The Devil and Daniel Johnston
THE DEVIL AND DANIEL JOHNSTON follows the long and winding road traversed by Daniel Johnston – manic-depressive singer/songwriter/artist – on his way from childhood to manhood in this portrait of madness, creativity and unrequited love.
“The documentary form is one of the freest in cinema, while also being gloriously beholden to the ineffable weight of the real world and the delicate needs of real lives. This tension between limitless formal possibility and necessary moral constraint gives nonfiction a rare power…” – Robert Greene
People often forget that documentary is not a film genre, but the formal result of entrusting truth with enough structure to tell a story cinematically. Within non-fiction filmmaking there are documentaries that span the spectrum of genre, from war film (see Restrepo) to sports thriller (Hoop Dreams) through absurdist comedy (Gates of Heaven) and beyond, but when compared to these films’ fictional counterparts, there are a series of formal styles that documentaries most often embrace as the result of filmmaker intention and situational circumstance that are strictly inherent of the form, most notably the talking head, cinéma vérité and the archival compendium.
In academia these formal styles are broken down further into six types of cinematic non-fiction – poetic, expository, observational, participatory, reflexive and performative. While it’s true that some films may ride the line between the various types of documentaries, most can be categorized quite easily.
Poetic docs can be identified by their lack of characterial focus and narrative structure, often relying instead upon a lyrically associative form, impressionistic and essayistic. Godfrey Reggio’s monumental, environmentally minded KOYAANISQATSI is a perfect example. Riffing on the aesthetics of the traditional city symphony, the film comments on the impact of modernization on our planet through poetics rather than exposition. Its formal counterpoint then would be the expository smash hit MARCH OF THE PENGUINS, which documents the life of penguins with the god-like guidance of its narrator Morgan Freeman.
As one might expect, observational docs are typified by their hands off approach to filming their subjects, taking pains to remain non-interventional and typically remain free of any narrative commentary or the like. Philip Gröning’s INTO GREAT SILENCE is a wonderfully austere example of this style, simply documenting the routines of the devout monks who live within the Grande Chartreuse. The opposite of this approach might be exemplified by the participatory FINDING VIVIAN MAIER, in which John Maloof, the film’s co-director, places himself within the detective narrative of the posthumous discovery of the street photographer Vivian Maier. As in all participatory films, the filmmaker’s presence within the narrative is essential to the telling of the story.
Harder to discern is the reflexive and performative doc. While the Maysles brothers made a name for themselves as pioneers of direct cinema, their singular film GREY GARDENS reminds audiences to remember to question what they are seeing on screen. By drawing attention to the fact that what one is watching is in fact a film of questionable representation via performance and construction, they pushed the reflexive doc forward. Comparatively, Joshua Oppenheimer’s shocking depiction of the lingering cultural effects of the Indonesian killings of 1965–66, THE ACT OF KILLING is the quintessential performative doc. Pushing the limits of subjective experience by having his subjects, each former death-squad leaders, literally perform reenactments of their previous acts of murder, the film uses formal experimentation and personal accounts to simultaneously conjure visceral emotional responses while commenting on the horrific political situation that remains in Indonesia.

**SOURCE DATA**.

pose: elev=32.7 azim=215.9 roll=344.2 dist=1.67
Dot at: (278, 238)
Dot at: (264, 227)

**WHAT TO DO**. Summarize the documentary excerpt in two sentences. The listing has no connection to the documentary excerpt.

**EXPECTED OUTPUT**. THE DEVIL AND DANIEL JOHNSTON follows the manic-depressive singer/songwriter/artist Daniel Johnston from childhood to manhood in a portrait of madness, creativity and unrequited love. Documentary is described as a form rather than a film genre, and academia breaks it into six types (poetic, expository, observational, participatory, reflexive and performative), each illustrated by a film such as KOYAANISQATSI, MARCH OF THE PENGUINS, INTO GREAT SILENCE, FINDING VIVIAN MAIER, GREY GARDENS or THE ACT OF KILLING.